Candidates try to appeal to young voters at forum

Democratic presidential hopeful Sen. Barack Obama, D-Ill., speaks to a studio audience Saturday at MTV Studios in New York.

? Democrat Barack Obama told young voters Saturday his multicultural background lets him “see through the eyes of other people” abroad in ways another president could not. Closer to home – and student pocketbooks – rival Hillary Clinton spoke of aggressive steps to make college affordable.

The two Democrats and Republicans Mike Huckabee and Ron Paul joined in a youth-oriented forum sponsored by MTV, The Associated Press and MySpace, each fielding questions separately by satellite. In perhaps a sign of Obama’s strength with young people, both Clinton and Huckabee were asked not just about themselves, but about him.

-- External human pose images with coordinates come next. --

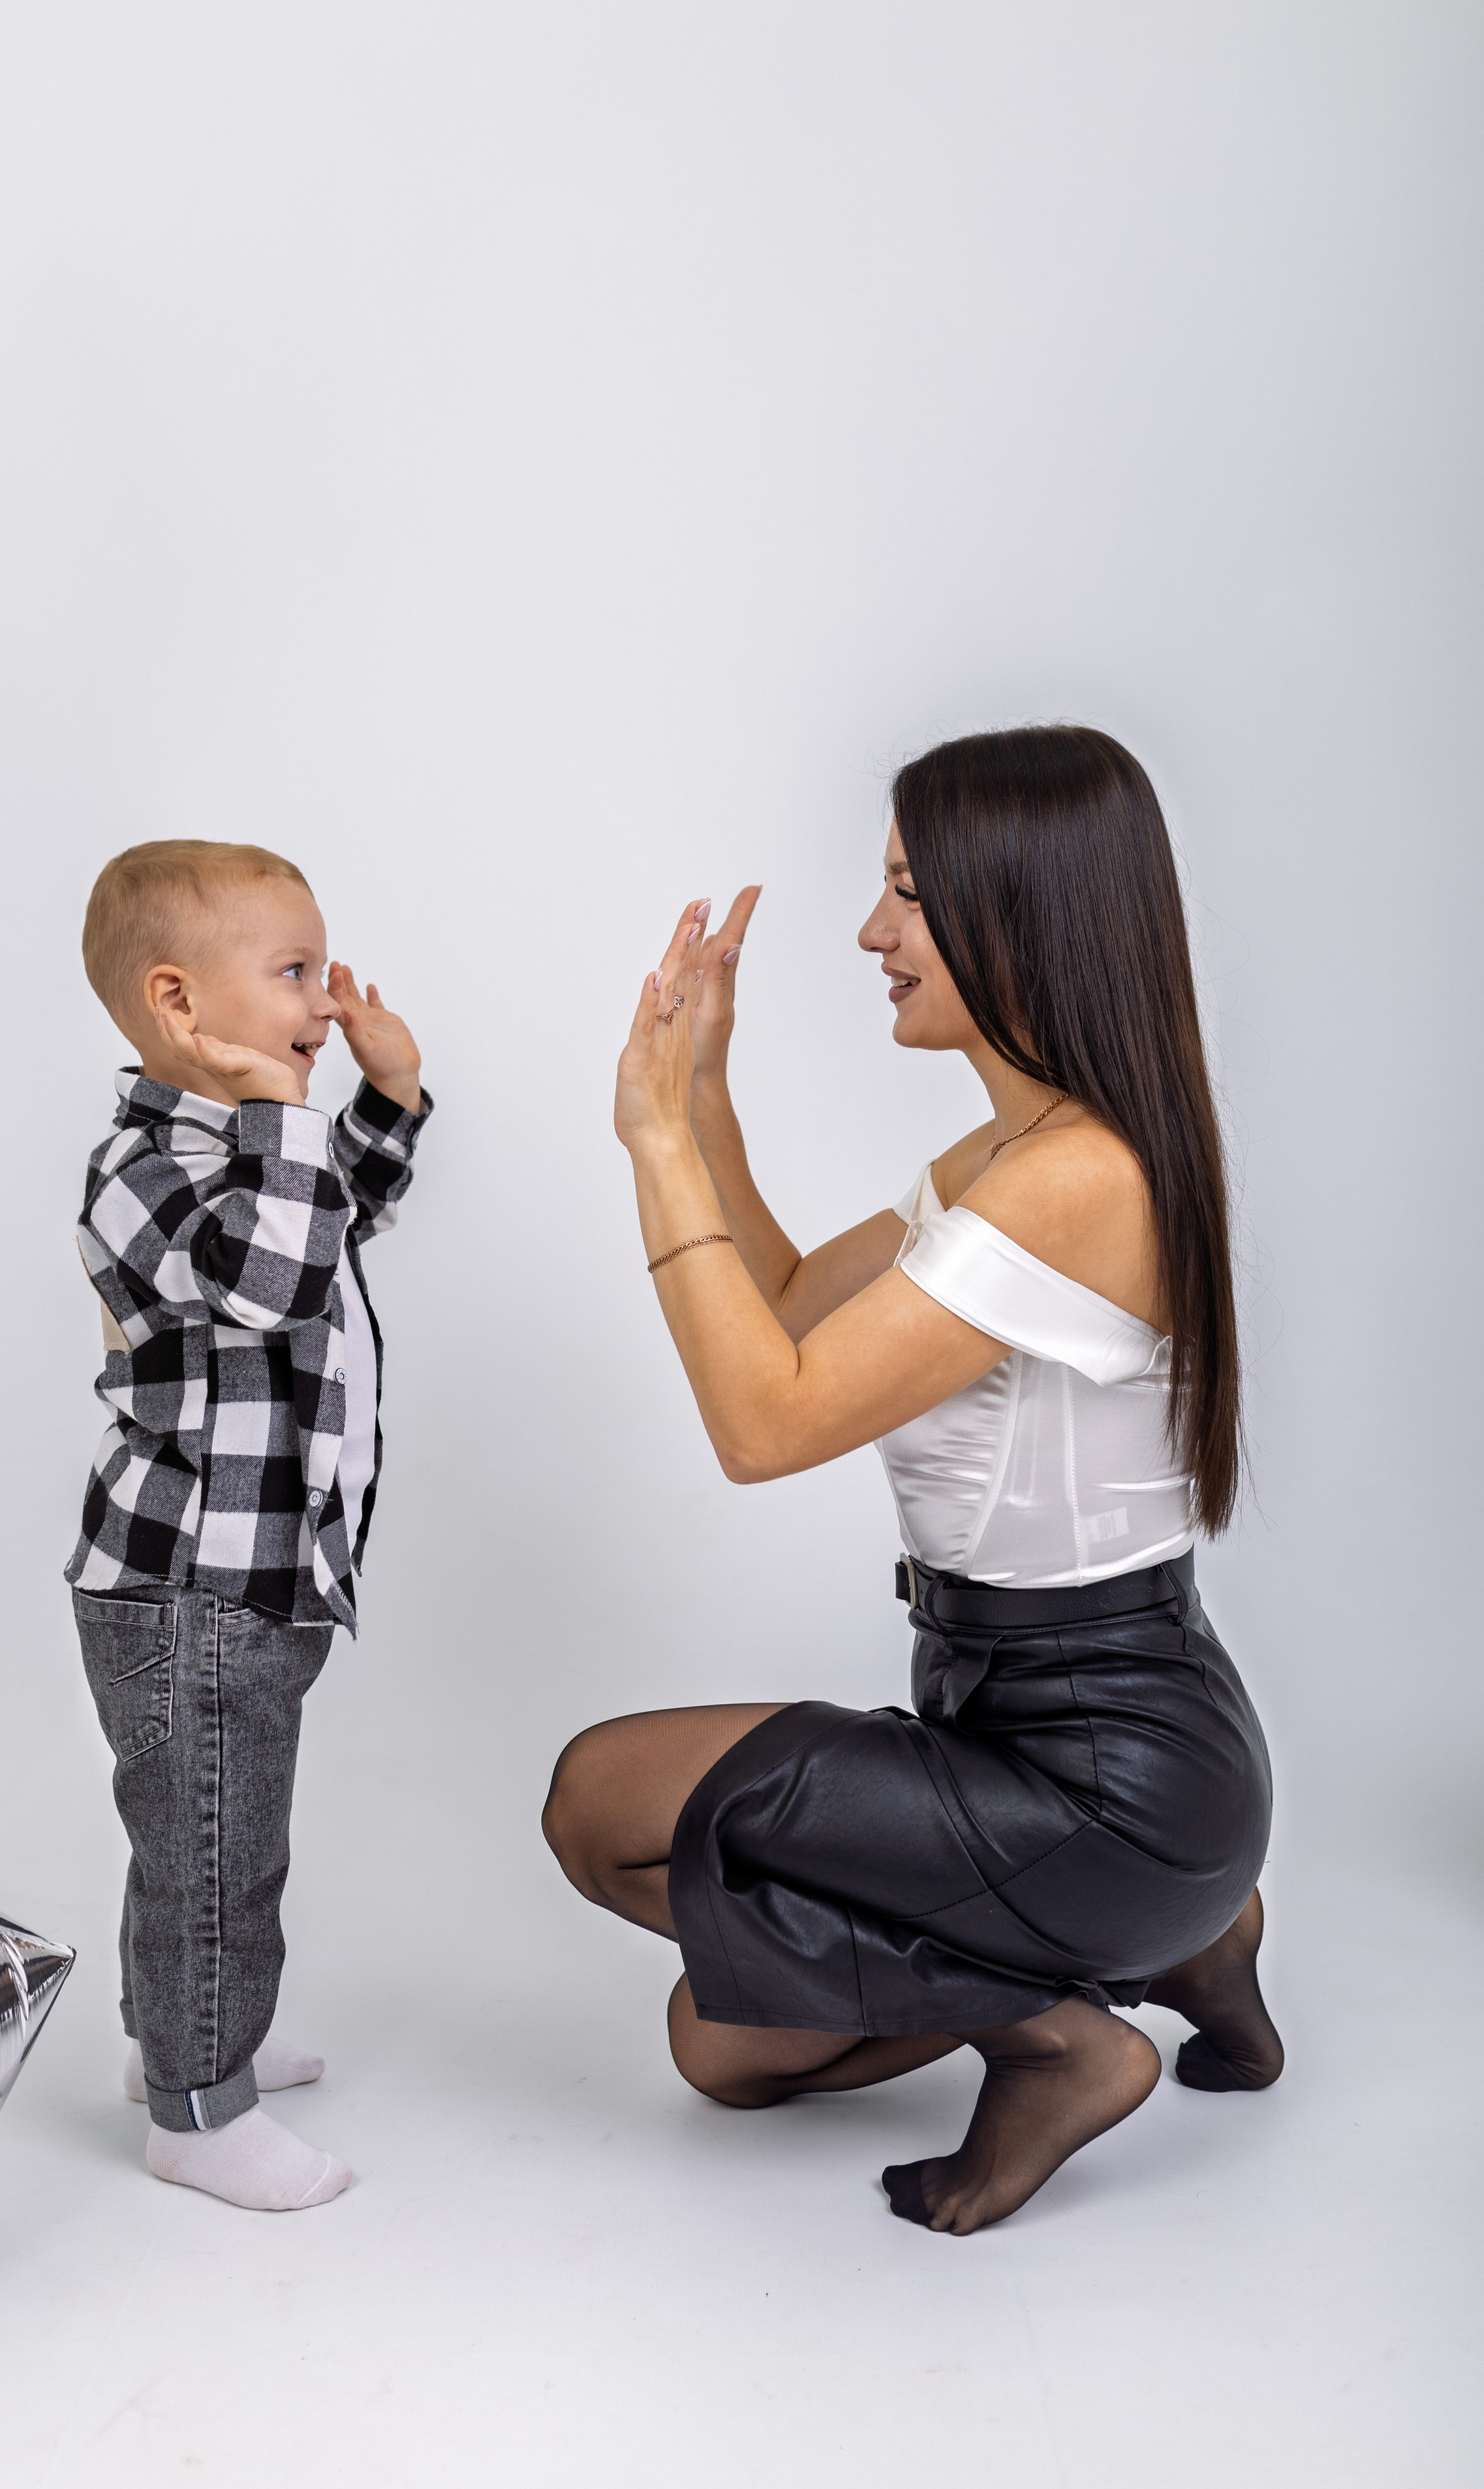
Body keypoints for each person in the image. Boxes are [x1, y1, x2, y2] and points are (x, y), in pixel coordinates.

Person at [543, 726, 1283, 2237]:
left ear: (1017, 907)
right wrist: (699, 1108)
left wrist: (647, 1154)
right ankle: (1195, 1943)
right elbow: (798, 1301)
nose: (872, 933)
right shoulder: (1020, 1154)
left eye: (906, 891)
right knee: (724, 2052)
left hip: (1103, 1776)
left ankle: (1063, 2036)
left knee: (597, 1807)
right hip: (1034, 1736)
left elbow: (764, 1422)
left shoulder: (1079, 1180)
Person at [68, 840, 431, 2210]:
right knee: (213, 1842)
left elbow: (326, 1224)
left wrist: (382, 1096)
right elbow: (272, 1285)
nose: (320, 1002)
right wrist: (288, 1111)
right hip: (184, 1585)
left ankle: (176, 2039)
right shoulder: (137, 1167)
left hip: (257, 1573)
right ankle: (197, 2113)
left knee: (201, 1832)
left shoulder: (244, 1151)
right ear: (178, 1005)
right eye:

Clinton, asked what Obama symbolized in the contest, said she and her rival together “represent such a sea change in America” – one bidding to become the first female president, the other wanting to be the first black president. “Whichever of us gets the nomination, we are making history,” she said, before rapidly asserting she is the best equipped to lead.

Equally mindful of history, Obama declared the contest is not about the race or the sex of the candidates. If it were just about his race, he said, “I wouldn’t have to answer questions. I could just show up.”

Obama, an Illinois senator, asked young voters concerned about America’s place in the world to judge him on his record of standing against the Iraq war and on his background as the son of a Kenyan father and mother from Kansas. He noted his schooldays in Indonesia.

“If I convene a meeting of Muslim leaders to try to bridge the divide between Islam and the West, I do so with the credibility of someone who lived in a Muslim country for four years when I was a child,” he said. “And although I’m a Christian I have a sense of that culture.”

Clinton emphasized college affordability in response to a question, and outlined her proposals to help students pay off debt with national service, to increase Pell grants and to sweeten other college aid.

Huckabee, opening the forum, complained that he always gets “the God questions” when he’d rather be talking about public policy, and denied there’s any conflict between his faith and the right things to do as president.

The former Baptist preacher was asked if he would be capable of making decisions in the Oval Office that might be at odds with his religion.

“There’s not this glaring conflict,” he said. “Faith helps me to understand what is right.”

Religious conservatives have provided much of Huckabee’s support and he’s not been shy about courting them.

“I always get asked the God questions,” he said, adding that “it’s really been frustrating” that people don’t want to know more about his work as Arkansas governor.

Paul told the forum he opposed U.S. intervention in Sudan’s Darfur region and placed little faith in the ability of the United Nations to relieve the crisis there.